Law enforcement Monday intercepted seven Cuban migrants who were found wandering inside a park in Coral Gables.
The migrants, ages 24-40, spent eight days at sea before coming ashore to Matheson Hammock Park. Marine Patrol is searching for evidence of the boat they were in, sources said.
Coral Gables and Miami-Dade police provided them with water, food and blankets as they waited for U.S. Customs and Border Protection.
The migrants, who are from Havana, claim they were not part of the summer protests that sparked worldwide condemnation and rallies across South Florida, saying they had to keep a low profile because they were already building the boat and didn't want to get caught.
Sources told NBC 6 it is possible the migrants were dropped off at a sand bar at Matheson Park near the Redfish restaurant.

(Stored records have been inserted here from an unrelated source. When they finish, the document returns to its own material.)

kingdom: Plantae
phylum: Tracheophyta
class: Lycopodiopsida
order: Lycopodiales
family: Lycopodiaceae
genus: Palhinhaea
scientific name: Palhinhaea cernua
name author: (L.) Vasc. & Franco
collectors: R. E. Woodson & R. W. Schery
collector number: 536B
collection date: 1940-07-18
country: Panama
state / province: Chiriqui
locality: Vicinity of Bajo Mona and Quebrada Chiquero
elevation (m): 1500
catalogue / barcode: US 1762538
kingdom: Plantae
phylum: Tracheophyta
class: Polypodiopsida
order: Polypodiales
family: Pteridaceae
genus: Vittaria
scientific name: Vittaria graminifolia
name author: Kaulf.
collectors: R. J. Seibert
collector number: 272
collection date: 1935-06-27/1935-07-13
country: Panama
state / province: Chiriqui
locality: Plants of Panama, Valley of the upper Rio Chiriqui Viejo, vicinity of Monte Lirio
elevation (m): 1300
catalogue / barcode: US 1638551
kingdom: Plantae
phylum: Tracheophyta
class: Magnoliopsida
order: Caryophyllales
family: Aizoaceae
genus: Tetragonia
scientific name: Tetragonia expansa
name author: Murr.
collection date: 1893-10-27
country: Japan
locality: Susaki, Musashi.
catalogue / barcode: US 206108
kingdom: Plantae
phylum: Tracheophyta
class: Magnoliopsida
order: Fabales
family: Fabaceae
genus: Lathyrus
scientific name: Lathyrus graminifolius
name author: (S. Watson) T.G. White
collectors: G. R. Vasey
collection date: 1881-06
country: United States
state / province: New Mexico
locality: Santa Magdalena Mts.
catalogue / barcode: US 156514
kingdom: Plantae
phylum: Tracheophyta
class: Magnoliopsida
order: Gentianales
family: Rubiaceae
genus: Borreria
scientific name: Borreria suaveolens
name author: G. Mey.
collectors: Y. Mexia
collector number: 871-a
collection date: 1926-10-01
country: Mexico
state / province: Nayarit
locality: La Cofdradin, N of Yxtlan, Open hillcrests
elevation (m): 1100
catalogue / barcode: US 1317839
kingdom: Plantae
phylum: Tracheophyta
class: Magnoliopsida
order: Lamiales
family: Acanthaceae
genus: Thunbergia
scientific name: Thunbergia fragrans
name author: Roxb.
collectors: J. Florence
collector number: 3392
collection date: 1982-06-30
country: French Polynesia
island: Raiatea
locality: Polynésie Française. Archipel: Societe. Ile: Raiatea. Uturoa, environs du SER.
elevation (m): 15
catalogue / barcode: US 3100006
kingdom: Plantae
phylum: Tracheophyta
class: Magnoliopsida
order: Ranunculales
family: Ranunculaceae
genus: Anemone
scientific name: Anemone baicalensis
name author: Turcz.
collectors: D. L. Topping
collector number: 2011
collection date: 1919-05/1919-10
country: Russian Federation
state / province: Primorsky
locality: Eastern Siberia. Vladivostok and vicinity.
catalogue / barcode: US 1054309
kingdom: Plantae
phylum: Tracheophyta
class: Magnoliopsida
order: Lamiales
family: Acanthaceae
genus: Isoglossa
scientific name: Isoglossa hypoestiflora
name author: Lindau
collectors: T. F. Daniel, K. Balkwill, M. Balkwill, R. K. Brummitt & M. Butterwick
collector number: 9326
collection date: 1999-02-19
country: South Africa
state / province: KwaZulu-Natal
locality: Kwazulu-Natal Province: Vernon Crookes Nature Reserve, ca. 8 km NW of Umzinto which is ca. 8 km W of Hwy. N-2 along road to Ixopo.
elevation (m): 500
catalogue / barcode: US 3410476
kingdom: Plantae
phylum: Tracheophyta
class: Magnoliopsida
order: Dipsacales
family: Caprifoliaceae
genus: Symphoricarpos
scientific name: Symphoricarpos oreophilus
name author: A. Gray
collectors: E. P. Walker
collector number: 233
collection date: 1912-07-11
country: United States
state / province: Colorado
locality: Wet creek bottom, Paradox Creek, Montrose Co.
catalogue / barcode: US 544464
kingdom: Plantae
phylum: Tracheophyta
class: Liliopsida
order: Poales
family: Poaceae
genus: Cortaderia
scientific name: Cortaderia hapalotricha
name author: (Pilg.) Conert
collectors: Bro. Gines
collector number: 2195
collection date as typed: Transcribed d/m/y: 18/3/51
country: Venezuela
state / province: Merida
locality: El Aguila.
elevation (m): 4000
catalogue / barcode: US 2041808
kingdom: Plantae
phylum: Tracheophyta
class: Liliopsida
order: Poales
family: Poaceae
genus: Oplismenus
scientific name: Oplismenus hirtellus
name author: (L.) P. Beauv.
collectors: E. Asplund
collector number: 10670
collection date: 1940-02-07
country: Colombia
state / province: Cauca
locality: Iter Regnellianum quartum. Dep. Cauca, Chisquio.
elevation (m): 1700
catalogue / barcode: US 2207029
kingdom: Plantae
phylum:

CBP is investigating this as a maritime smuggling event.
Miguel Diaz, an attorney at Arce Immigration, says if smuggling is involved, it could increase the chances of the migrants not being deported.
"There are two specific visas that are available to people who are subjected to human trafficking," he said.
The migrants could also apply for political asylum. Previously, Cuban migrants had automatic special protection if they stepped one foot on U.S. soil. The "wet foot, dry foot" policy, as it was called, was done away with by the Obama Administration.
"They need to prove they have a fear of prosecution by the Cuban government by accounts of having a political opinion against the government," Diaz said.